MOTEL TROGIR ‘The East is west of the West’: an interview to Ms. Nataša Bodrožić

The project MOTEL TROGIR ‘The East is west of the West’ is starting in Split on September 11.

We have inteviewed the curator Ms. Nataša Bodrožić from BJCEM member slobodne veze/ loose associations in order to know how the project will be developed and what will be the main topics of the short residency that involves the selected artists:

Katerina Duda (Croatia)
Pavel Khailo (Ukraine)
Marko Salapura (Serbia)
Katharina Swoboda (Austria)
Nikolas Ventourakis (Greece)

krvavica__

Krvavica Children Health Resort (architect Rikard Marasović, 1960-1962) Photo by slobodne veze/loose associations (2016)

The call for the project MOTEL TROGIR ‘The East is west of the West’ ended on July 24. Are you satisfied by the quality level of the received applications? What impressed you in particular and which elements led your choices?

We are quite satisfied with the response; we received around 50 applications from 25 countries in relatively short period, in the middle of the summer. Even after the deadline we have been receiving “late applications” from different parts of Europe, which we couldn’t take into consideration for this call, unfortunately, but we will stay open for new collaborations in the future.
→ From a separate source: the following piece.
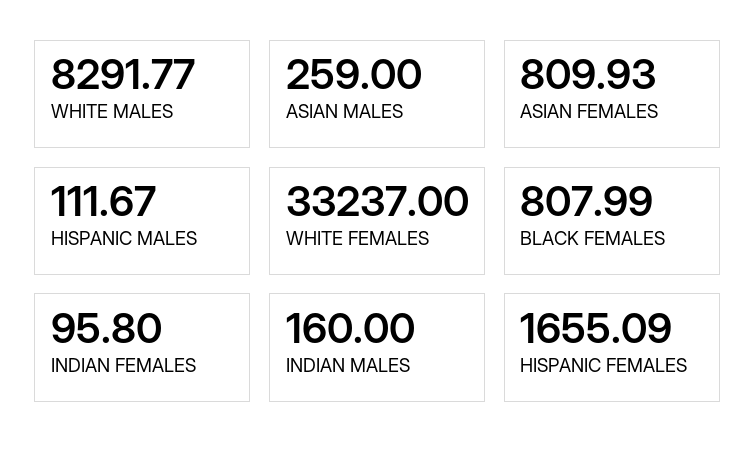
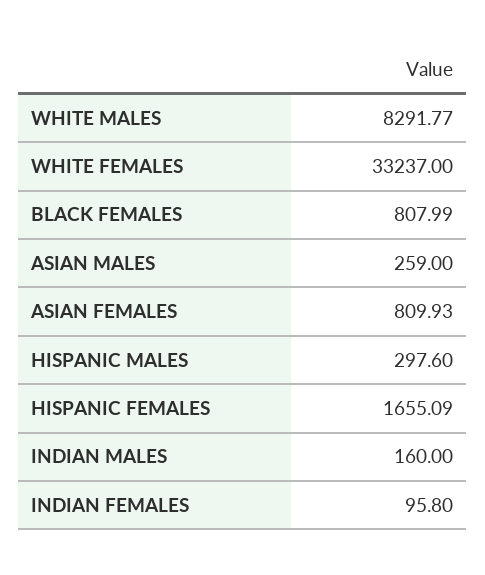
HISPANIC MALES: 111.67 -> 297.6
We are truly happy that the topic of the urgency of (re)evaluation & preservation of the decaying masterpieces of the mid-20th century architectural modernism (in the post- Socialist realm and beyond) found its way to broader public, and to the younger generations of artists and architects, in particular. We received quite good and informed proposals by artists and architects who were dealing with similar issues in their own context. On the other hand, artistic competitions are always a bit problematic, it is never easy to make choices, no one really can be sure that she/he chooses “the best”. However, the five artists (and architects) selected in our case seem to have few things in common: the level of dedication, knowledge and interest in the topic. Of course, some of them sent us quite a thought provoking proposals, as well. In short, we are excited to have them in residence soon, researching (remains of) modernist Dalmatia.

The project foresees a three-day trip to Trogir and Split in September 2016 which includes study visits and a workshop. What are your expectations? Which are the main places that will be visited and why are they important to stimulate the artistic reflections?
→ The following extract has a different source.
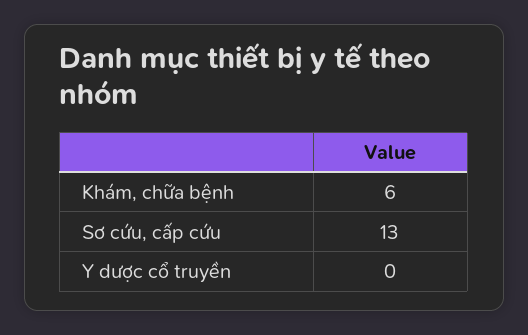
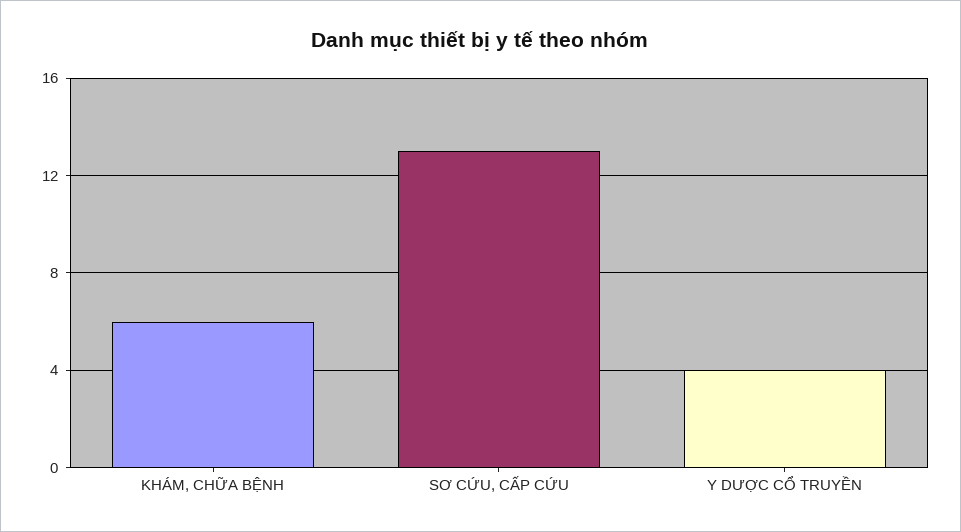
Y dược cổ truyền: 0 -> 4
We conceived this short but intense program focusing on two mid Dalmatian historical towns – Trogir and the significantly bigger city of Split and their modern development – from the end of WW2 till the beginning of 1990s (till the fall and war in Yugoslavia). We are going to visit several neighbourhoods, buildings and memorials which we consider important for examination or at least tackling our ambitious (sub)topic: how the (hi)story appears?
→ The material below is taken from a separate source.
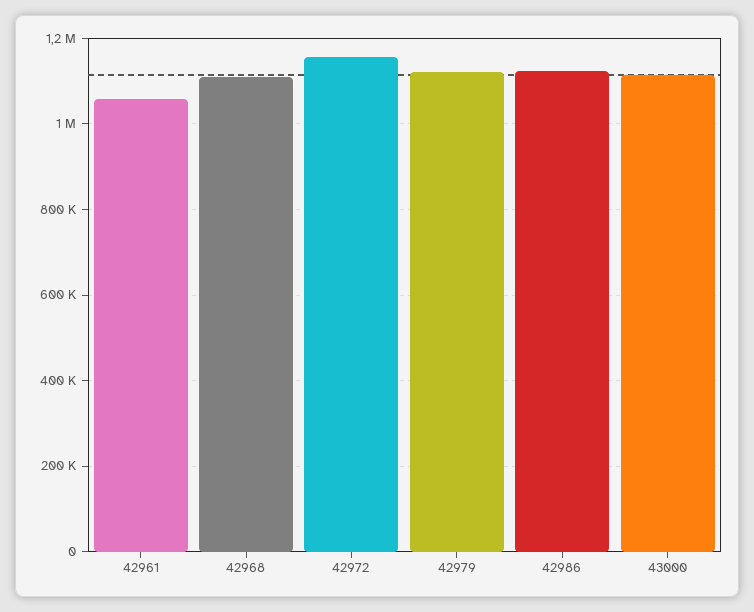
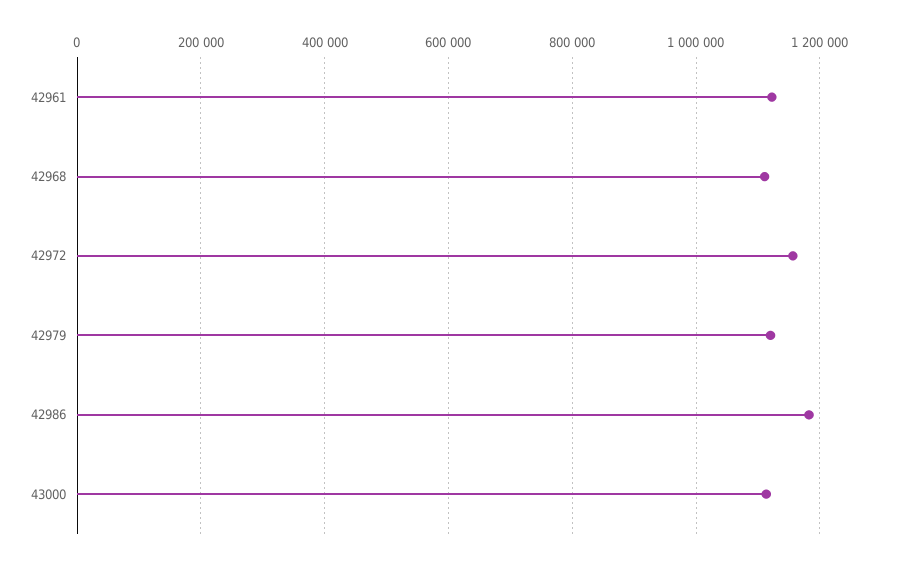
42961: 1060000 -> 1120000
42986: 1120000 -> 1180000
There is a quote by Walter Benjamin going like this: “To articulate what is past does not mean to recognize “how it really was.” It means to take control of a memory, as it flashes in a moment of danger.” Our proposal for this year collaboration with the Biennale of Young Artists was to deal with construction of the (historical) narratives focusing on modernist architecture on the Eastern Adriatic coast. The political shift in the beginning of 1990s, when state socialism (i.e. Yugoslav version of workers self- management) was replaced by market economy, brought along “ruptures” in the interpretations of the (social) past. We have been witnessing since, that the history has been in its (re)making. New historical narratives have been emerging, slowly being institutionalized, very often erasing traces of emancipatory movements and battles for social justice, equality, workers’ rights, common (societal) ownership. If architecture is “the will of an epoch translated into space”, as said by Mies van der Rohe, then we propose to look into the modernist built environment from the previous, socialist period in its entirety, asking questions: how was it made, how was it shaping the social reality, what kind of life did it frame or provide, whom was it built for and why? During our study visit, we will specially focus on tourist architecture from the period, which was often conceived as an extension of towns, creating new public infrastructure and spaces of common use.

2018 has been proposed to be appointed as European Year for Cultural Heritage. Considering that cultural heritage is one of the main topics of the project, what is in your opinion its role in the European and Mediterranean actual scenario?

As explained in the previous answer, we are interested in “modernist heritage” in its contemporaneity. But we are also interested in processes of “creating/defining heritage”: what becomes cultural heritage, who decides which story to tell and which to erase, whom does it serve to, which values are those shaping it… Since some time, Europe is in light fever. The idea of Europe has been challenged by the sequel of recent events, from Grexit attempt to Brexit reality, but above all by refugee crisis, which has been challenging the very concept of borders and the nation-state. In these new circumstances of growing inequalities, we should maybe ask ourselves what is our heritage, which “story of the past” should we embrace (as we know there is certainly more than one option) and how to tell it today. Coming back to your question, instead of European Year of Cultural heritage, the 2018 should maybe be appointed as European Year of deep self-reflection.